Stored data entries
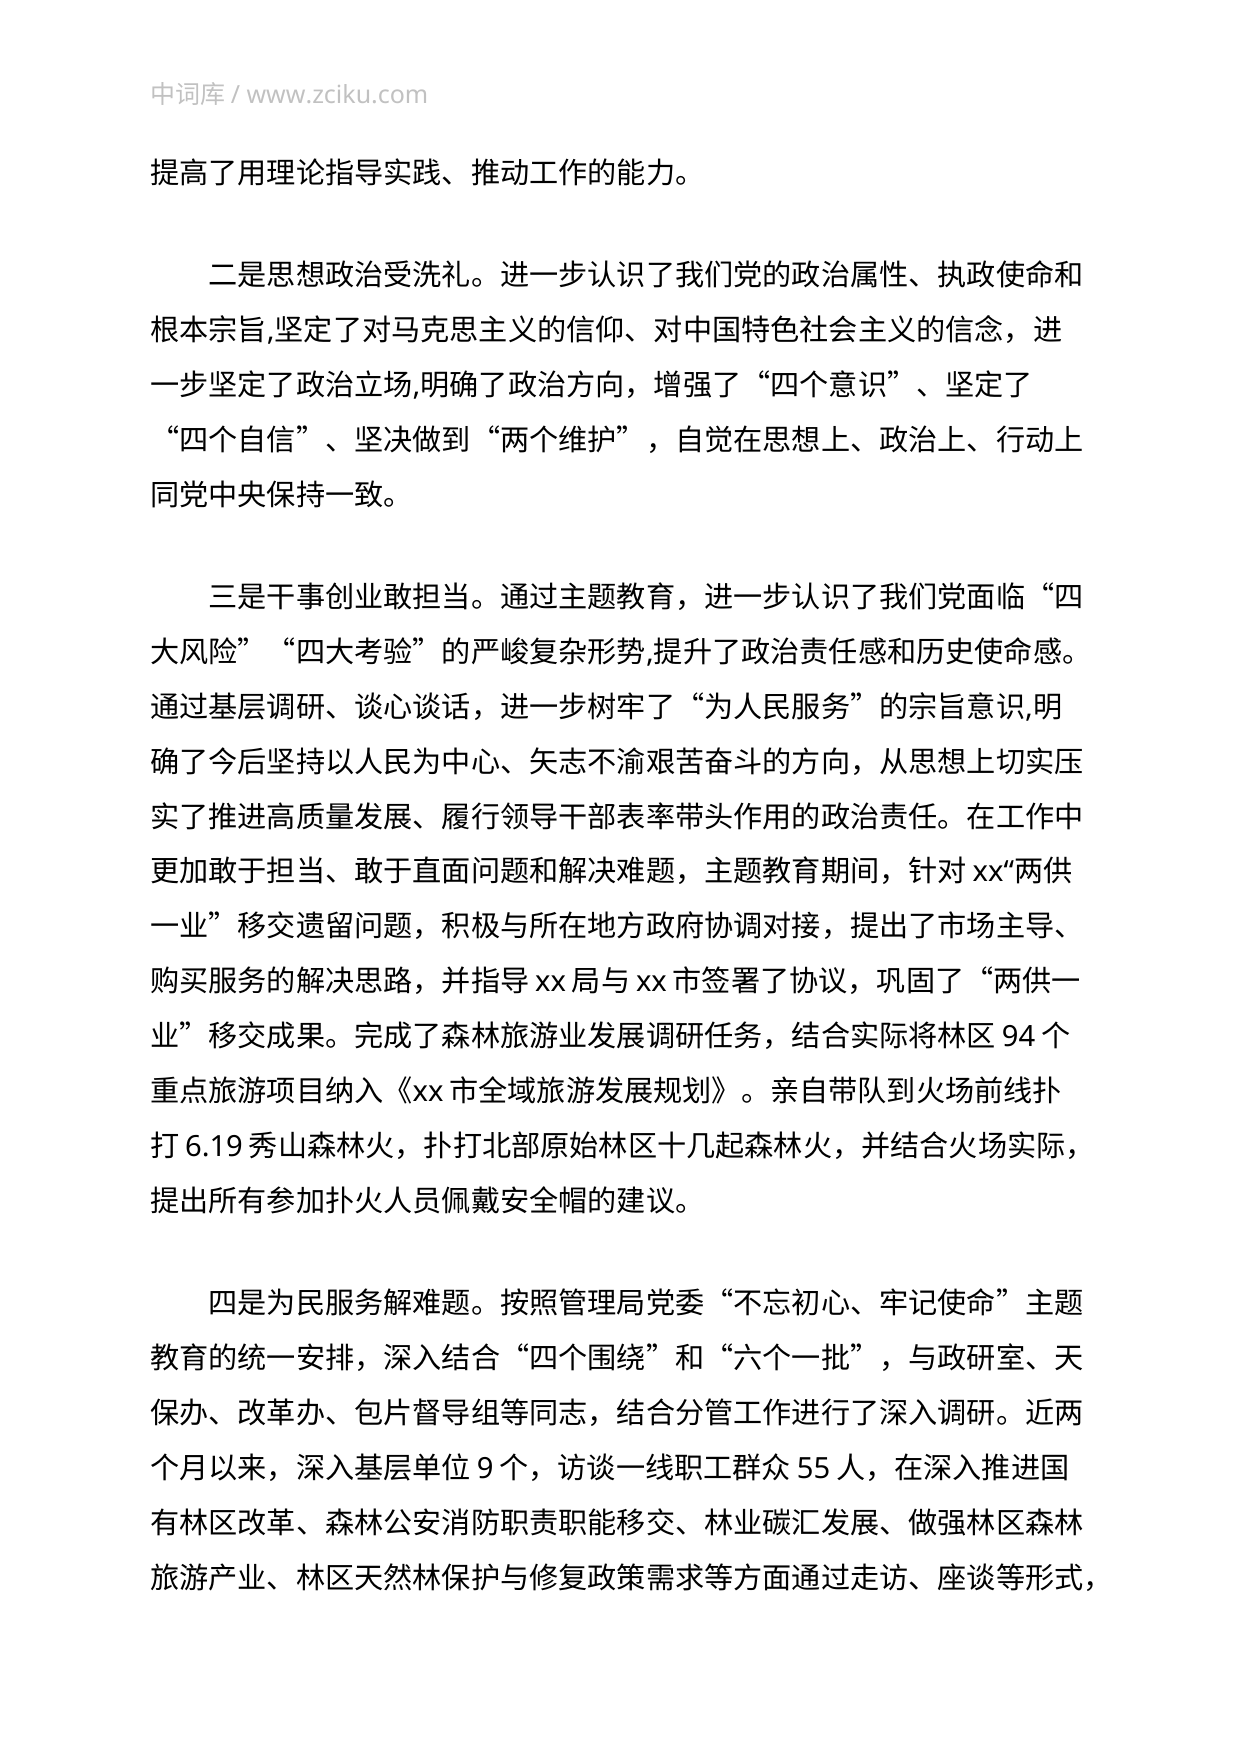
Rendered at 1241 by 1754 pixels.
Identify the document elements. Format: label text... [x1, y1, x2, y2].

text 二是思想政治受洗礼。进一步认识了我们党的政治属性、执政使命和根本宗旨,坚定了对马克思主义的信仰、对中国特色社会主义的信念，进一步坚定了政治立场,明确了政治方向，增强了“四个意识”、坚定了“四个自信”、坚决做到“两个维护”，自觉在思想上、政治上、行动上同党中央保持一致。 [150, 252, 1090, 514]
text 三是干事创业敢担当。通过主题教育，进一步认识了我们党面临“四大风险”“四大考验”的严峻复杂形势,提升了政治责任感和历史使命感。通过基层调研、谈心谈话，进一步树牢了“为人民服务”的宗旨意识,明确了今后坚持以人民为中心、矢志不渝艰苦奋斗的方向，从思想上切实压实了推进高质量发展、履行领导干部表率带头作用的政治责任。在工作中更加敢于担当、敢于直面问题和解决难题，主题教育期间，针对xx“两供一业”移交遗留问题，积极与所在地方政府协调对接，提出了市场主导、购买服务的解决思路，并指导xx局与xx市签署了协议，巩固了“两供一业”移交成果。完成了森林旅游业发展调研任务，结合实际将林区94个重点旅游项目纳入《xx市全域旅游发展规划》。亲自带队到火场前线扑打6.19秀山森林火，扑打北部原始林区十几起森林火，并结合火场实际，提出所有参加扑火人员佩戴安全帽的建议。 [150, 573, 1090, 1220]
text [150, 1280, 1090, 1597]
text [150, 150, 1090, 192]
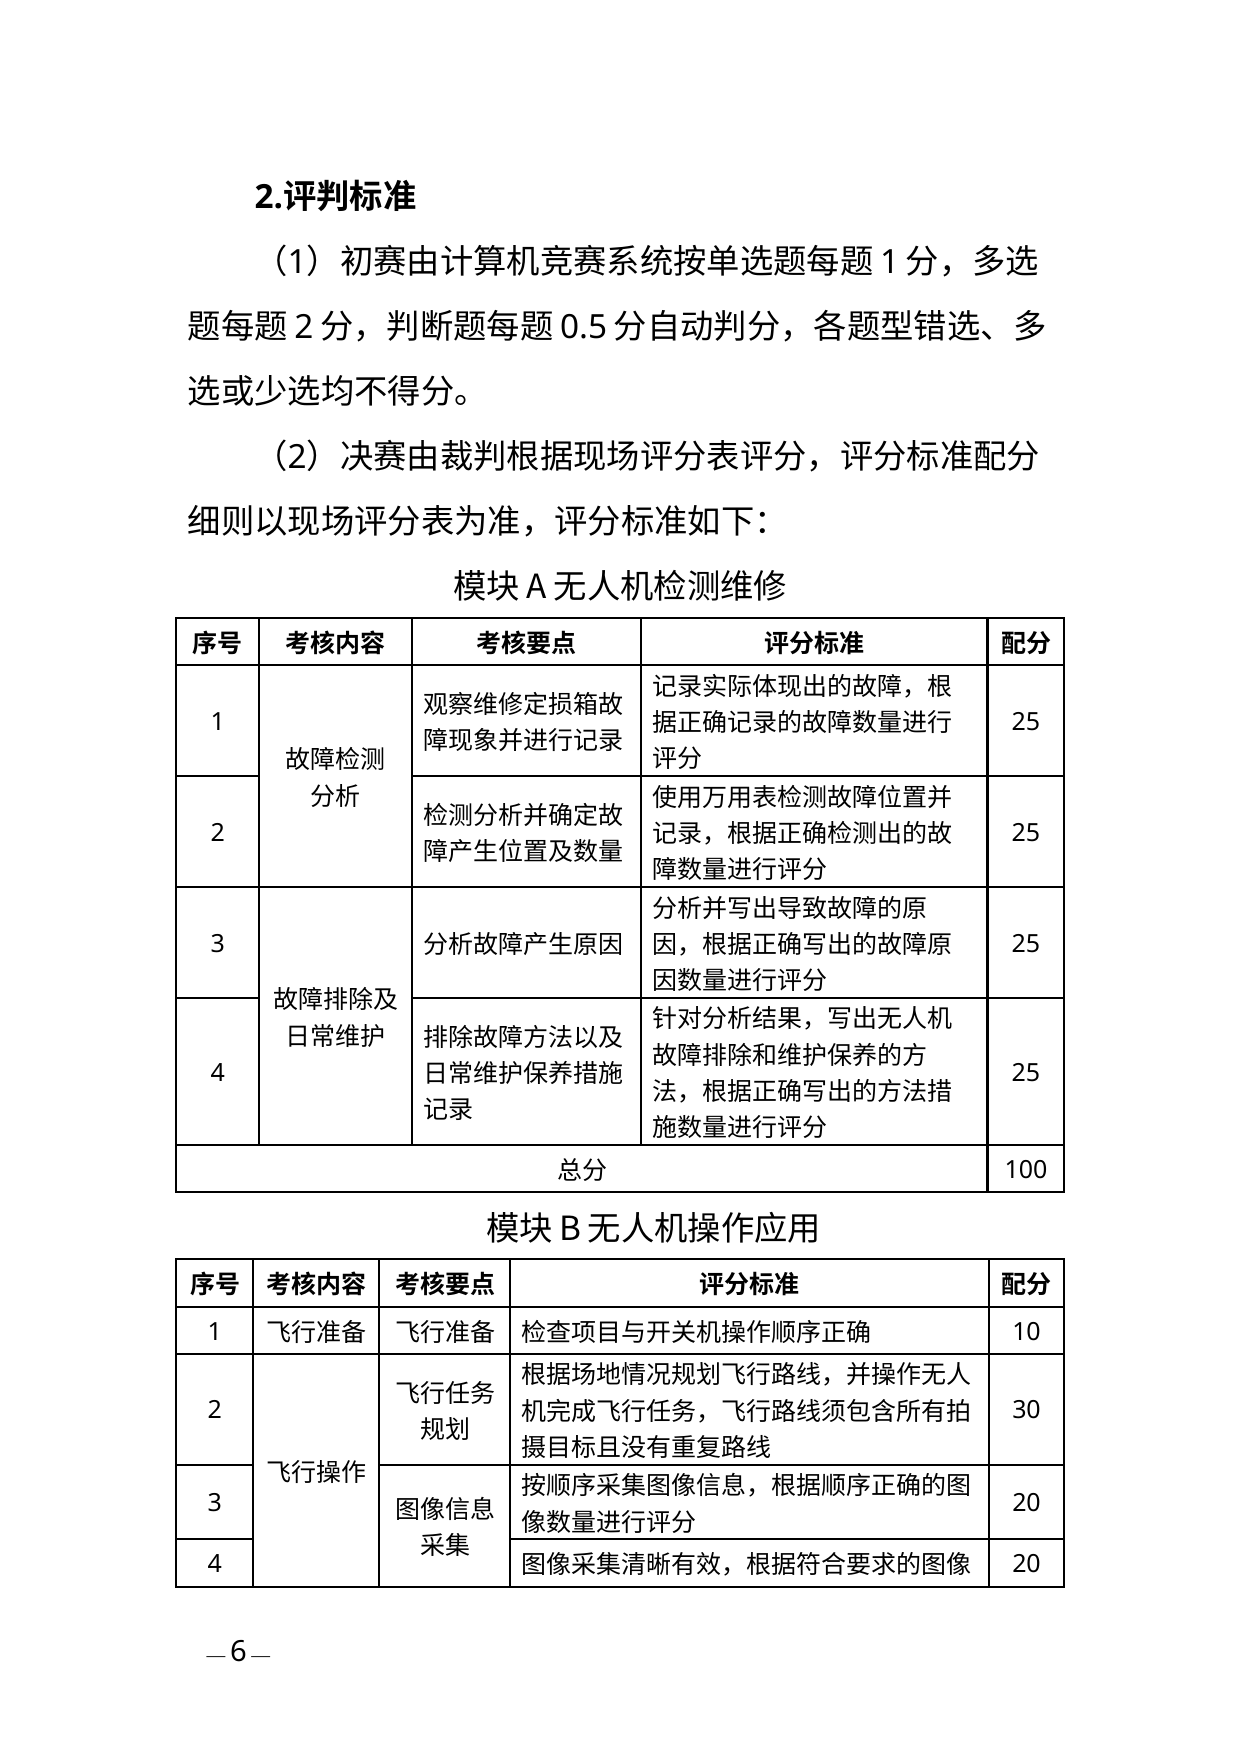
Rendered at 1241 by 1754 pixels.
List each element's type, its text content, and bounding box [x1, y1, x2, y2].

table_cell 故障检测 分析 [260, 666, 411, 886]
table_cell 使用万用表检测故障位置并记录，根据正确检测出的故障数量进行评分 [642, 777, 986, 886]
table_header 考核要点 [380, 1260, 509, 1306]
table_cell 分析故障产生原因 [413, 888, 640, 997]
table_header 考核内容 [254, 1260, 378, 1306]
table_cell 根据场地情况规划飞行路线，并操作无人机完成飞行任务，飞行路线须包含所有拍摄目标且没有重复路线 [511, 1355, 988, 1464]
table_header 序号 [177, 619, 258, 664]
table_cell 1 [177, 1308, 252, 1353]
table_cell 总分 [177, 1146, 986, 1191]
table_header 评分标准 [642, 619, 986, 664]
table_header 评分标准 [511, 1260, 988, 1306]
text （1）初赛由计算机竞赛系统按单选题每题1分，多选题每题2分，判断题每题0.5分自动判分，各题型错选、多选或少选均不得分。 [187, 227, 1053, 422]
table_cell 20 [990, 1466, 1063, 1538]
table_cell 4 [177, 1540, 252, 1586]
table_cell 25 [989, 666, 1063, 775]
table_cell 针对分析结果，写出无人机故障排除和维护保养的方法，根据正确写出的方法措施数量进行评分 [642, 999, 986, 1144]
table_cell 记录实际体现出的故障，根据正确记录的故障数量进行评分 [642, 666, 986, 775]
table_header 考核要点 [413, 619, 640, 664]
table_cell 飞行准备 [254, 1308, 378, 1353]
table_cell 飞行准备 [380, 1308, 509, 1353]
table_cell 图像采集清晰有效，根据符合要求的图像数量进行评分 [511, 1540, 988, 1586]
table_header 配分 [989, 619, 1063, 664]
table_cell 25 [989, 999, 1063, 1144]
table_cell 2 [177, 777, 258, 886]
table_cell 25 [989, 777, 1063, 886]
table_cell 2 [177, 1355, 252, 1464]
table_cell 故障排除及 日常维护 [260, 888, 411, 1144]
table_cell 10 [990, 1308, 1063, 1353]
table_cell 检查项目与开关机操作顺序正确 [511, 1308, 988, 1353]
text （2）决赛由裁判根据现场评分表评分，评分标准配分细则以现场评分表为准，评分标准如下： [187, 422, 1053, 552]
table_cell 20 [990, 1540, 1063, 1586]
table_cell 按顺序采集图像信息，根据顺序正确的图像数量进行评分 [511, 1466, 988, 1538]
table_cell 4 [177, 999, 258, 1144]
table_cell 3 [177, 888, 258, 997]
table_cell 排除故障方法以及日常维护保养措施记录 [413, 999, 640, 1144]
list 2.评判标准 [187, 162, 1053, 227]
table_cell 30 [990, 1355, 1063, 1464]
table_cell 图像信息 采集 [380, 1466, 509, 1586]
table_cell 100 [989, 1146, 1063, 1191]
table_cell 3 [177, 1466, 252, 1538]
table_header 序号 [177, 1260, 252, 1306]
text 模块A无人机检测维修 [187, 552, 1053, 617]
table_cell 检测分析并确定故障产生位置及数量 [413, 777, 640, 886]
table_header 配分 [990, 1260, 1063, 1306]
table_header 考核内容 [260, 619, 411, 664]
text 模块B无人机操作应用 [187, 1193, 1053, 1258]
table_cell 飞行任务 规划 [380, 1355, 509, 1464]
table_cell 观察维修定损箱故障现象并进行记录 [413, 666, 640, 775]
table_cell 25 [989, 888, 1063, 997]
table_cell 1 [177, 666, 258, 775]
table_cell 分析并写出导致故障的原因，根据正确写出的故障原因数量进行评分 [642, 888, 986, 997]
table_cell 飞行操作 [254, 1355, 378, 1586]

## Prompt
From the entries above, list each line with "飞行准备" in it.

## Worked solution
table_cell 飞行准备 [254, 1308, 378, 1353]
table_cell 飞行准备 [380, 1308, 509, 1353]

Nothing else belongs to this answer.